O desassossego político só regressa em Agosto, na festa do PSD, com o mítico Pontal a servir de palco para Passos Coelho dar conta dos detalhes da proposta de Revisão Constitucional. Já não se tratava apenas de sugerir que o presidente da República deveria ser capaz de dissolver o Parlamento em qualquer altura, mas de fazer cair a expressão "tendencialmente gratuita" na Saúde; de acrescentar a expressão "segundo as suas capacidades" no Ensino e, no mercado de trabalho, no capítulo dos despedimentos, de trocar a expressão "justa causa" por "razão legalmente atendível".

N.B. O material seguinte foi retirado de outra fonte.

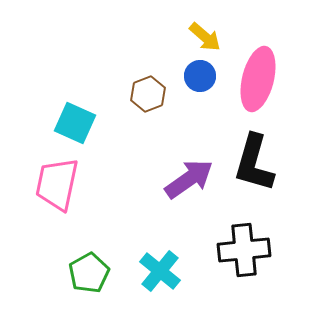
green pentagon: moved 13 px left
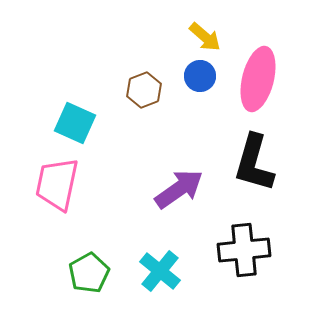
brown hexagon: moved 4 px left, 4 px up
purple arrow: moved 10 px left, 10 px down
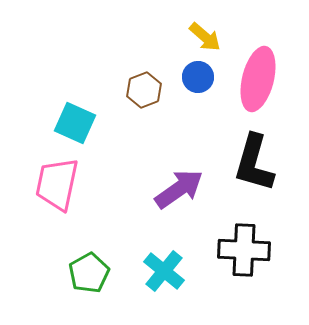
blue circle: moved 2 px left, 1 px down
black cross: rotated 9 degrees clockwise
cyan cross: moved 4 px right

O Governo encontra aqui novo balão de oxigénio e, desde então, passa a acusar o PSD de querer abolir o Estado social. O discurso durou, mas não vingou. Bastava fazer contas. Miguel Sousa Tavares fê-las no semanário "Expresso". "Temos 3,5 milhões de pensionistas; 2,2 milhões de estudantes subsidiados pelo Estado; 700 mil funcionários públicos; 300 mil desempregados a receberem subsídio de desemprego, mais os que recebem Rendimento Social de Inserção. São sete milhões de portugueses, dois terços da população, que vivem dependentes em grande parte do Estado." Até a ministra Gabriela Canavilhas admitiria: "O Estado social está em colapso iminente."

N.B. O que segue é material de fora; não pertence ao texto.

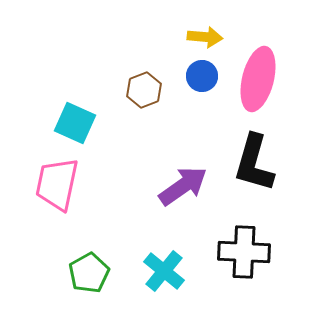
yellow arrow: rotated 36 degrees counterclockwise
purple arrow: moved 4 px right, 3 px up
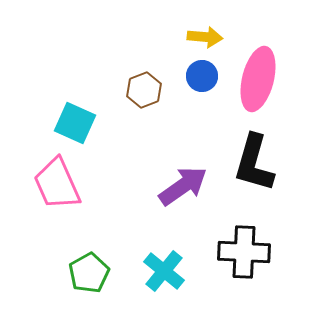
pink trapezoid: rotated 36 degrees counterclockwise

Assim, em Outubro, cinco meses depois do PEC II, já vários países, como Espanha, tinham há muito avançado com cortes salariais na Função Pública, quando Sócrates, entalado entre a crise e a necessidade de ver aprovado o Orçamento do Estado (OE) para 2011, reconhece que o problema das contas públicas não está resolvido e anuncia novo e violentíssimo pacote de austeridade, o PEC III: salários e benefícios fiscais cortados, pensões congeladas, IVA aumenta. O objectivo mantém-se: atingir um défice de 7,3% em 2010, 4,6% em 2011, 3% em 2012.
Viabilização do OE
Por esta altura, no léxico comum dos portugueses já estavam perfeitamente introduzidos termos até então improváveis: mercados; agências de rating (juros chegaram aos 7,3%); dívida soberana na República a ultrapassar os 100%, regresso do FMI, expulsão do Euro. Acresce o desemprego, a afectar mais de meio milhão de portugueses (11%) e o aumento do crédito malparado, que nas famílias representa 2,98% (4.217 milhões) do valor emprestado; e nas empresas 5,7 vezes mais (subiu 364 milhões).

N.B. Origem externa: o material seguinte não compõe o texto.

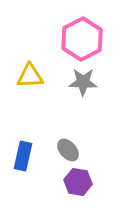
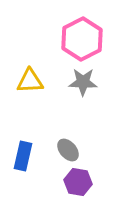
yellow triangle: moved 5 px down
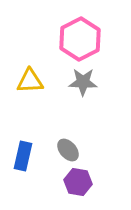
pink hexagon: moved 2 px left
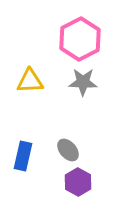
purple hexagon: rotated 20 degrees clockwise
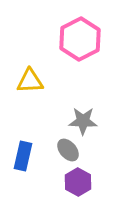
gray star: moved 39 px down
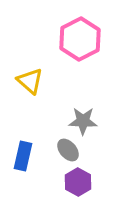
yellow triangle: rotated 44 degrees clockwise
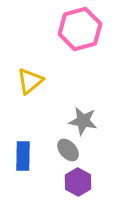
pink hexagon: moved 10 px up; rotated 12 degrees clockwise
yellow triangle: rotated 40 degrees clockwise
gray star: rotated 8 degrees clockwise
blue rectangle: rotated 12 degrees counterclockwise
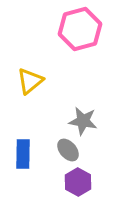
blue rectangle: moved 2 px up
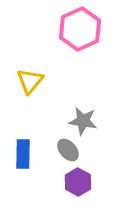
pink hexagon: rotated 9 degrees counterclockwise
yellow triangle: rotated 12 degrees counterclockwise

Foi neste cenário, altamente adverso, que foi discutida a viabilização do OE para o próximo ano. Nova novela. O silêncio inicial do PSD fazia adivinhar um chumbo. Sócrates ameaçava demitir-se caso tivesse de governar por duodécimos. É então criada uma equipa com Teixeira dos Santos e Eduardo Catroga, ex-ministro das Finanças de Cavaco, a servirem de treinadores de jogo político. E é em casa deste que o protocolo que garante a abstenção do PSD na votação do OE acaba assinado, mas sem direito a fotografia oficial. No entanto, e ao contrário do que se julgava, o entendimento não teve, num primeiro momento, impacto nos juros, que se mantiveram acima dos 7% . E não só não impediu como impeliu a greve geral de 24 de Novembro. As duas plataformas sindicais, UGT e CGTP, surgiram unidas ao fim de duas décadas. A contestação foi silenciosa e à chuva, mas de agravada importante. O cenário é o pior possível: Portugal está no purgatório e não será em 2011 que saberá se alcançará o céu. Ou o Inferno. Para piorar, esta semana, a agência financeira Fitch, preocupada com o financiamento dos bancos e do Estado, agravou o rating da dívida pública. Em 2011, os portugueses vão embarcar num comboio-fantasma.